ME -- No, I think there are still some opportunities for participation. It is more of a done deal than what I would like for it to be at this point and time. One of the reasons is we haven't established any kind of criteria on what impacts we are assessing. All we are talking about is shutting the snowmobiles down and without a good background to come from on it. I don't think we will come wind up at a good solution. The parks cannot allow people to do policy by lawsuit. They ought to be doing policy by public participation.
NF -- It looks to me like if they get this done they are also going to move onto the National Forest land. I know there is also a lawsuit there. Do you plan on making a comment to the court on the 27th of October as far as on this issue?
ME -- We have been phrasing a number of comments to submit. We haven't found one suitable yet. But we will calm down in a while and then we will be able to get one together(laughter).
NF -- What is the status on the reorganization of the IRS, and what is your feeling on flat tax and national sales use tax? Where do you stand on this?
ME -- I want to make the taxes simpler and fairer for everybody. I am willing to look at any solution that anybody has out there. I think what we are going to have to do to actually arrive at a solution is backup and take a look at tax policy. We are going to have to decide what it is that we are trying to do besides raise money. Once we have a tax policy, then we can establish the way that we want to do the taxes. I know that there are people out there in Wyoming, because I am back there almost every weekend, who would like to see the consumption tax. One of the problems with the consumption tax is that in those states that collect sales tax, and almost all of them do, there aren't two states that collect them the same way? If you impose the federal sales tax on top of that, how do people react when you charge the federal tax on some things and the state sales tax on others and not always the same. I have ran into a lot of opposition to that, plus it can become an accumulative tax too where at every single step of the process a sales tax is put on. By the time it gets to a non-manufacturing state like Wyoming, we are paying maybe 20-30 percent more for our product. That does not go well with me. On the flat tax the problem that I have ran into is that everybody loves a flat tax as long as it has two exceptions and everybody does not agree what those two exceptions ought to be. Primarily they would like the flat tax as long as it has the exemption for their home interest and charitable deduction. But there is not even a majority that would agree with those two exemptions. That is the problem we run into when we talk about simplifying taxes. Each of us can see it from our own perspectives but we are going to have to get to a little bit more of a statewide-nationwide solution before we can get a majority of people who see it anyway. I think that if we backup to going to a tax policy deciding what it is we are trying to do (such as) make sure that everybody owns a home, encourage people to go into business, see that kids can go to school, those things, once they are designed or become policy, then we can come up with ways through the tax law to make sure that they happen. Do it so that the tax law is simple. That has to be the overriding principle in the whole thing, that we finally get back to a system where people have some capability for understanding how they are being taxed.

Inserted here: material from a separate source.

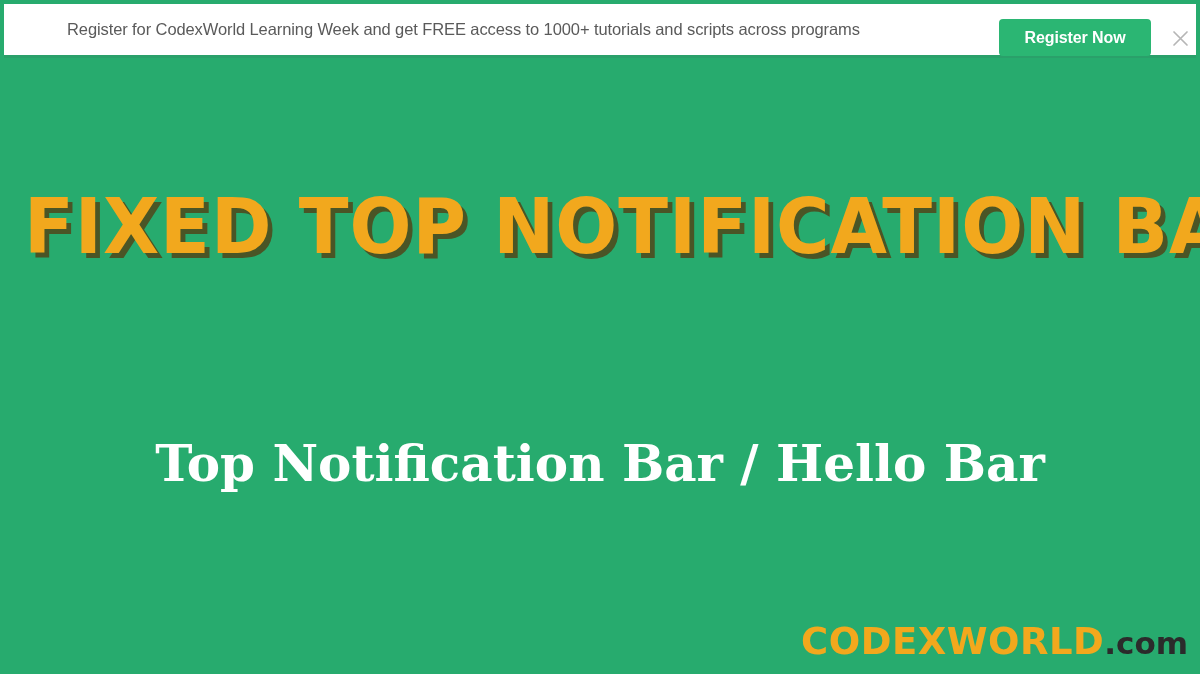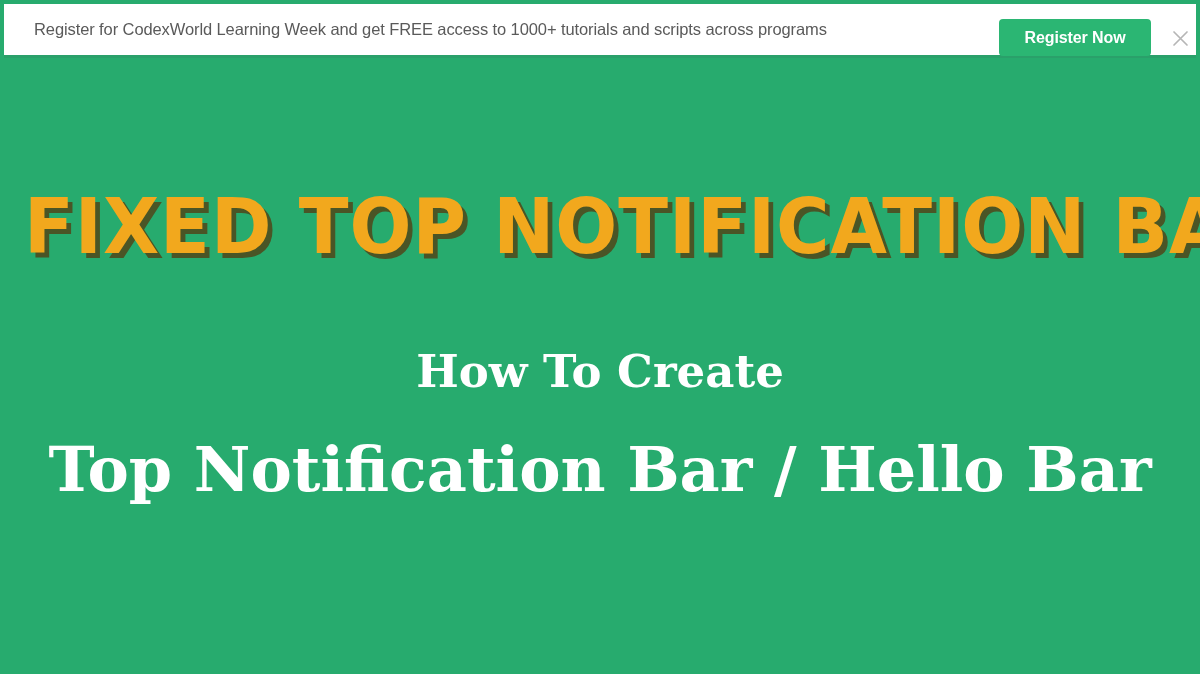"Register for CodexWorld Learning Week" #notification-message { margin-left: 30px -> 63px }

JL -- What is your take on the new plan to allow people to hunt bison, is this going to take care of the problem or is there a better solution?
ME -- Well, I am anxious to see what the people come up with for ideas on it. Certainly in Wyoming hunting has been a way of game management and hunting is an acceptable way to provide sport as well as provide people with food and to make sure that the animals are not starving to death. So there are a lot of things to it, and I hope that the public gets involved in the debate.